Better Pictures & White Bean Artichoke Dip
Noticed my pictures getting better lately? I'm not bragging, just kind of stating the obvious. The reason: my kitchen isn't a dark cave anymore + I have outdoor space. Natural light! It's so much easier to take good pictures when you have natural light. I struggled for years to take good pictures for a few reasons. Let me take you through my journey.
2011 - 2012: Pictures on an iPhone 4 or a snap and shoot camera from college. Boo.
2012 - 2013: New DSLR camera, yay! Literally no clue how to use it.
2014 - 2015: Knew what I was doing wrong, but had no access to natural light. No photo editing.
2016: I have a good camera and lens. Have tons of natural light to work with at my new house. And... I started using some editing software. Blair from The Fox & She wrote an article last year about good, affordable editing software and I tried it out. Its crazy how much better edited pictures look... duh. Thanks for that Blair!
2016 - beyond: Food styling progress. Better pictures. Update my blog to a new platform. Someday...
So, if you're a professional photographer you probably think my pictures are shit. I'm sure they are. But, 5 years later I'm glad to say they aren't horendous and I feel proud of them! Here's to a continued and evolving journey of my favorite hobby. Food blogging.
White Bean Artichoke Dip
makes enough for a party
15.5 oz can cannellini beans (drained)
14 oz can artichoke hearts (drained, rough chop)
2 tbsp tahini
1 lemon (juice + 1/2 zest)
1 clove garlic (whole)
1 cup non-fat Greek yogurt
1/4 cup olive oil
1/2 tsp cayenne pepper
salt and pepper
warm pita bread
In a food processor, add the cannellini beans, tahini and garlic clove. Pulse until smooth, for 3-4 minutes. Scrape down the sides as necessary (with the blade off obviously).
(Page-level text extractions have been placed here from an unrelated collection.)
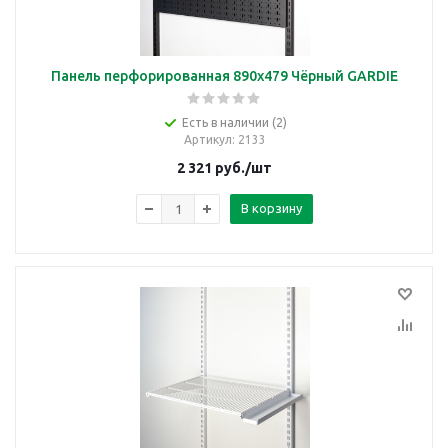
Панель перфорированная 890х479 Чёрный GARDIE
Есть в наличии (2)
Артикул
: 2133
2 321
руб.
/шт
В корзину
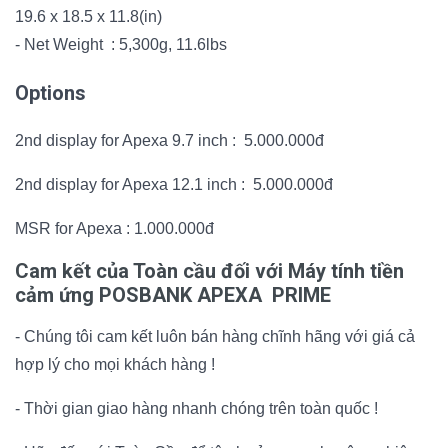
19.6 x 18.5 x 11.8(in)
- Net Weight : 5,300g, 11.6lbs
Options
2nd display for Apexa 9.7 inch : 5.000.000đ
2nd display for Apexa 12.1 inch : 5.000.000đ
MSR for Apexa : 1.000.000đ
Cam kết của Toàn cầu đối với Máy tính tiền
cảm ứng POSBANK APEXA PRIME
- Chúng tôi cam kết luôn bán hàng chĩnh hãng với giá cả
hợp lý cho mọi khách hàng !
- Thời gian giao hàng nhanh chóng trên toàn quốc !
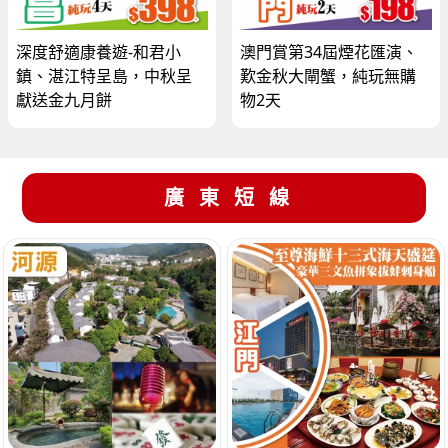
深度舒適康養遊-和君小
澳門賞第34屆煙花匯演、
鎮、湛江特呈島，中秋呈
歎金秋大閘蟹，純玩無購
獻送金九月餅
物2天
廣東短線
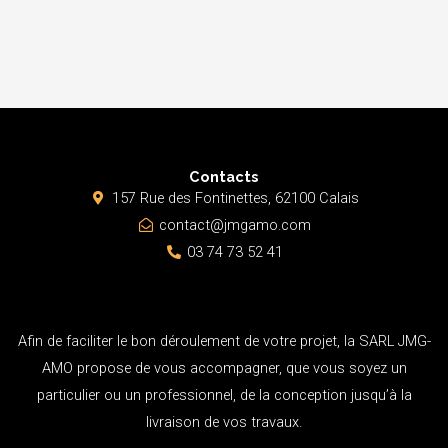
Contacts
157 Rue des Fontinettes, 62100 Calais
contact@jmgamo.com
03 74 73 52 41
Afin de faciliter le bon déroulement de votre projet, la SARL JMG-
AMO propose de vous accompagner, que vous soyez un
particulier ou un professionnel, de la conception jusqu’à la
livraison de vos travaux.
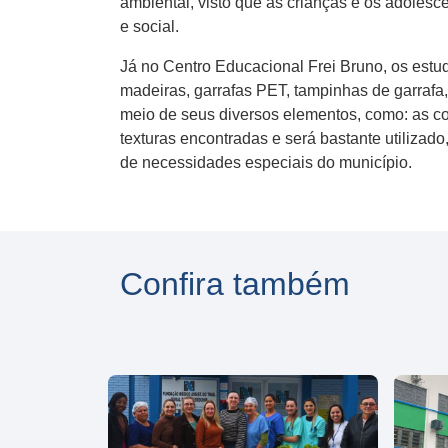
ambiental, visto que as crianças e os adolesc
e social.
Já no Centro Educacional Frei Bruno, os estu
madeiras, garrafas PET, tampinhas de garrafa,
meio de seus diversos elementos, como: as core
texturas encontradas e será bastante utiliza
de necessidades especiais do município.
Confira também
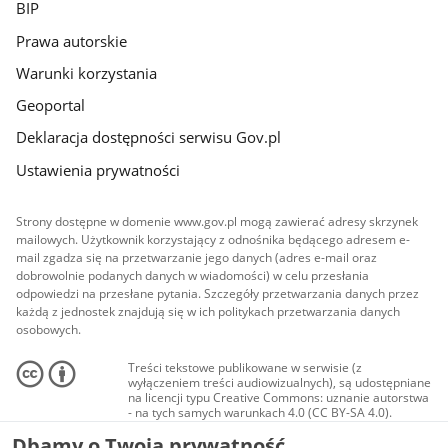
BIP
Prawa autorskie
Warunki korzystania
Geoportal
Deklaracja dostępności serwisu Gov.pl
Ustawienia prywatności
Strony dostępne w domenie www.gov.pl mogą zawierać adresy skrzynek
mailowych. Użytkownik korzystający z odnośnika będącego adresem e-
mail zgadza się na przetwarzanie jego danych (adres e-mail oraz
dobrowolnie podanych danych w wiadomości) w celu przesłania
odpowiedzi na przesłane pytania. Szczegóły przetwarzania danych przez
każdą z jednostek znajdują się w ich politykach przetwarzania danych
osobowych.
Treści tekstowe publikowane w serwisie (z
wyłączeniem treści audiowizualnych), są udostępniane
na licencji typu Creative Commons: uznanie autorstwa
- na tych samych warunkach 4.0 (CC BY-SA 4.0).
Materiały audiowizualne, w tym zdjęcia, materiały
Dbamy o Twoją prywatność
audio i wideo, są udostępniane na licencji typu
In a medium mixing bowl, add chopped artichoke hearts, juice from a whole lemon and half the zest, Greek yogurt, olive oil, and cayenne pepper. Pour in the cannellini bean mix. Mix everything to combine, taste, and add salt and pepper to taste.
Serve in a serving bowl with a drizzle of olive oil on top and some freshly grated pepper. I served mine with my favorite pita crackers from Trader Joes. You could also serve with fresh veggies like carrots and cucumbers, or warm pita bread.